Der augenscheinliche Niedergang der Volksparteien muss kein Niedergang der Demokratie bedeuten. Die Entwicklung einer Konsensdemokratie stärker in Richtung einer Konkurrenzdemokratie ist für die Lebendigkeit des Gemeinwesens kein Nachteil.
Allerdings darf kein Freund-Feind-Denken in die Politik einkehren. Jüngst hat auch Heribert Prantl, einer der profiliertesten Journalisten Deutschlands, die Schwäche der großen Parteien hervorgehoben, ohne deswegen die Demokratie als geschwächt anzusehen. Für ihn sind Volksparteien mit der „Zeit der VW-Käfer" in Verbindung zu bringen. Aber gehören sie wirklich der Vergangenheit an?

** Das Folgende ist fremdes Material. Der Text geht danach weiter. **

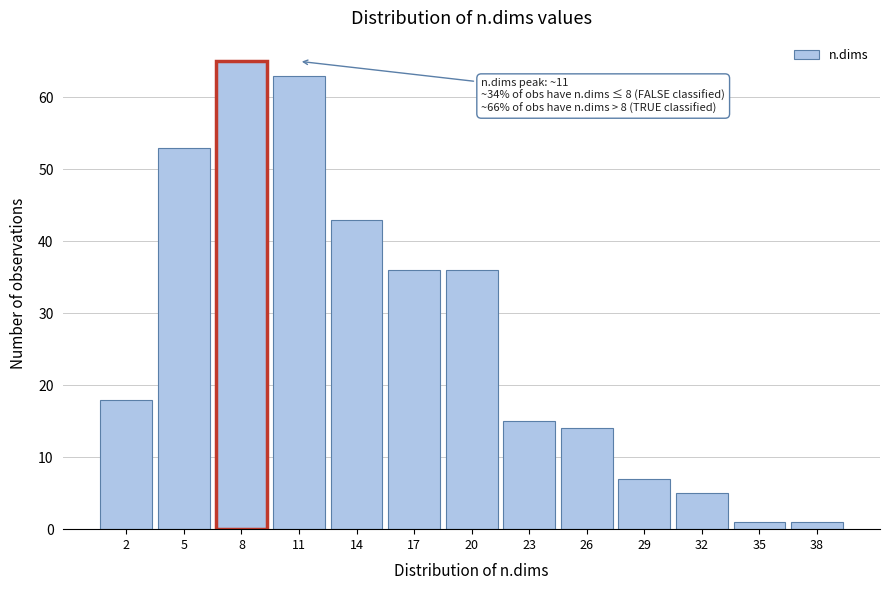

Reading left to right, list all the values displayed in this chart.

2=18	5=53	8=65	11=63	14=43	17=36	20=36	23=15	26=14	29=7	32=5	35=1	38=1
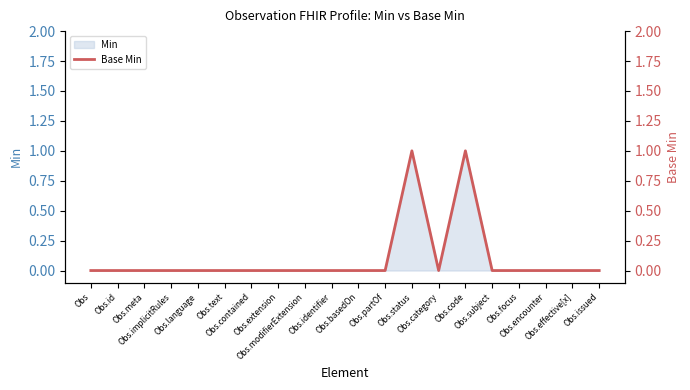

What is the label of the 3rd point from the left?

Obs.meta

Mehr Zersplitterung und Radikalisierung
Die Vielzahl der Parteien ist der eine Aspekt. Der andere damit zusammenhängende: die Koalitionsbildung. Früher wusste der Wähler: Die Union und die Liberalen streben zusammen eine Koalition an wie die SPD und Bündnis 90/Die Grünen. Heute gibt es dafür keine arithmetischen Mehrheiten. Dafür haben sich die politischen Mehrheiten verschoben.

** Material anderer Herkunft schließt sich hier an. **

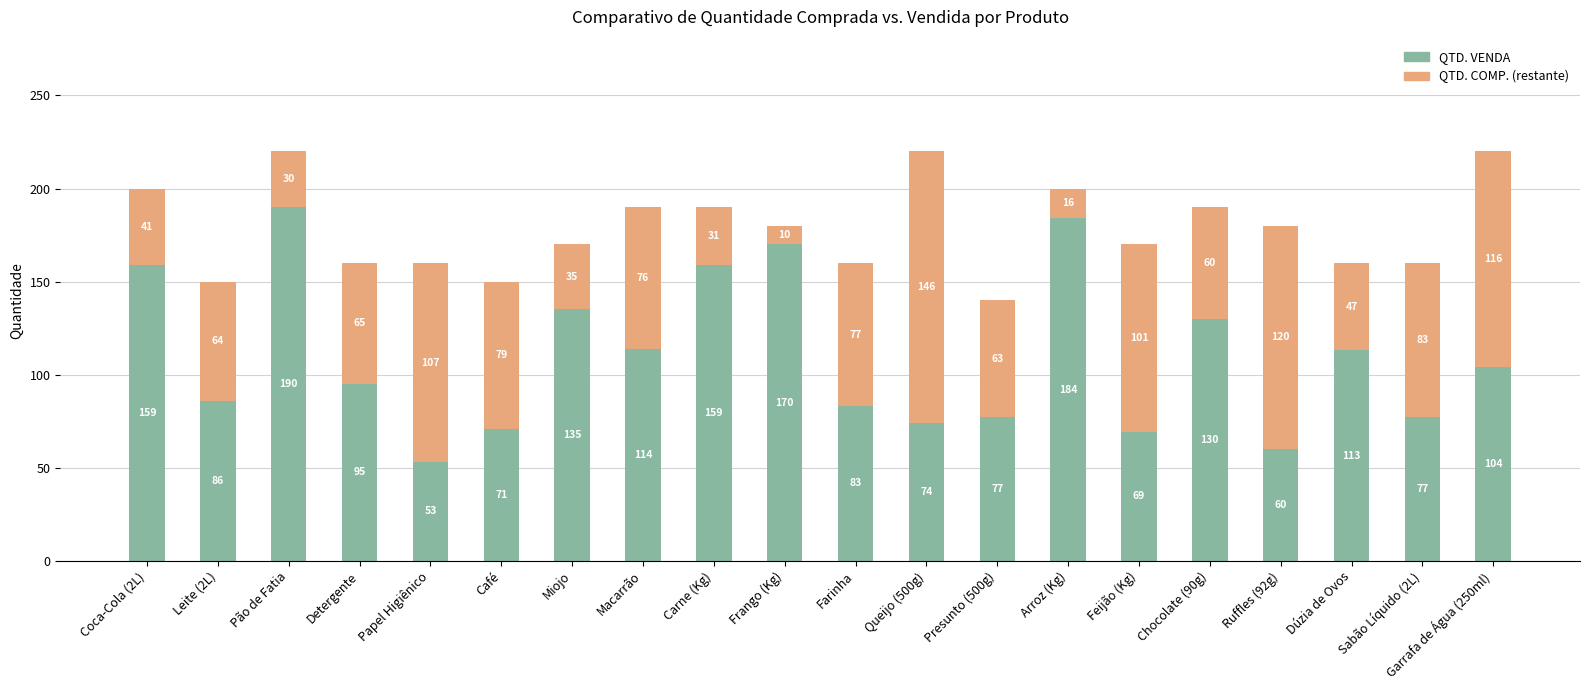

What is the lowest value of the QTD. VENDA series?

53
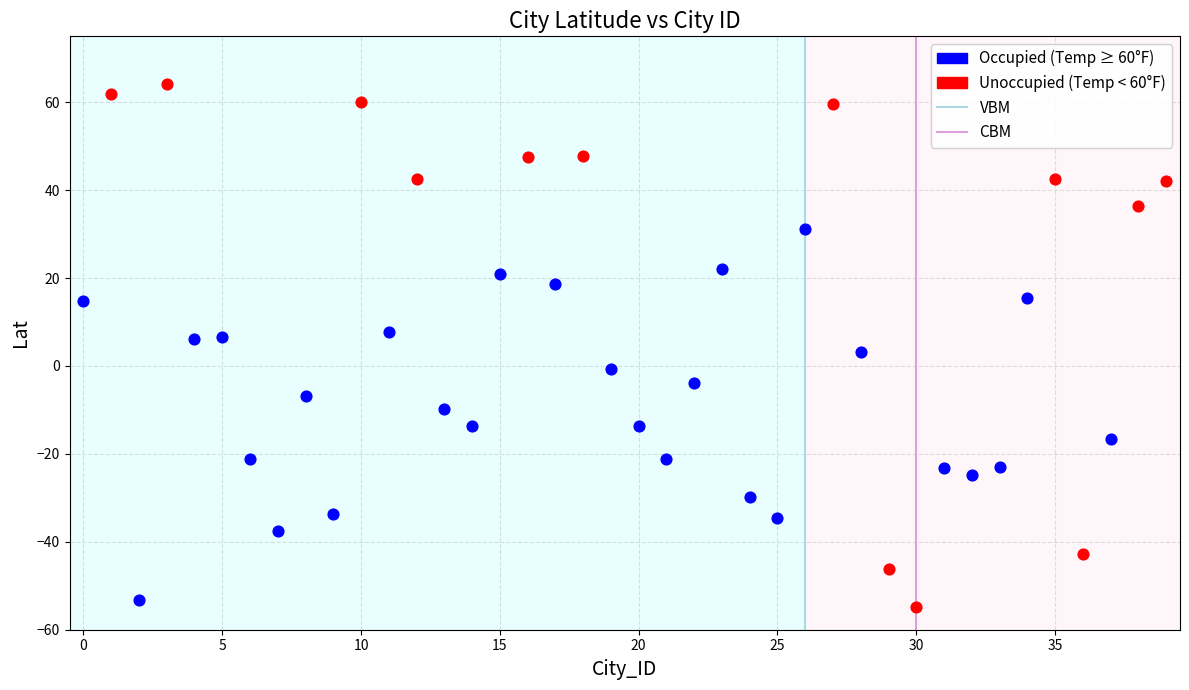

Which series reaches the maximum Y coordinate?

Unoccupied (Temp < 60°F)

Gab es früher klare politische Lager, ist das heute weniger der Fall. Angesichts der heterogenen Koalitionen fällt das Plädoyer für Minderheitsregierungen mit wechselnden Mehrheiten, wie es sich etwa Michael Koß zu eigen macht, nachvollziehbar aus, wenngleich im Bund verlässliche Mehrheiten für größere Stabilität sorgen. Allerdings ist die fehlende Koalitionsfestlegung der Parteien vor der Wahl ein Problem. Wer für eine Partei votiert, weiß nicht, was mit seiner Stimme passiert. Nehmen wir das Beispiel der Grünen.
Sie schließen eine schwarz-grüne Regierung nicht aus, auch keine grün-rot-gelbe und keine grün-rot-rote. Das Wählervotum wird damit entwertet. Nach der Wahl wird erst über die jeweilige Koalition entschieden, ohne dass der Bürger ein Mitspracherecht besitzt.
Vielleicht wäre es in der Tat besser, die Parteien würden sich vor der Wahl für eine spezifische Koalition aussprechen. Sollte das stärkste Bündnis keine regierungsfähige Mehrheit auf sich vereinigen, ließe sich eine Minderheitsregierung bilden. Auf diese Weise hätte der Wähler das letzte Wort. Und: Es könnte eine Regierung aus einem politischen Lager gebildet werden.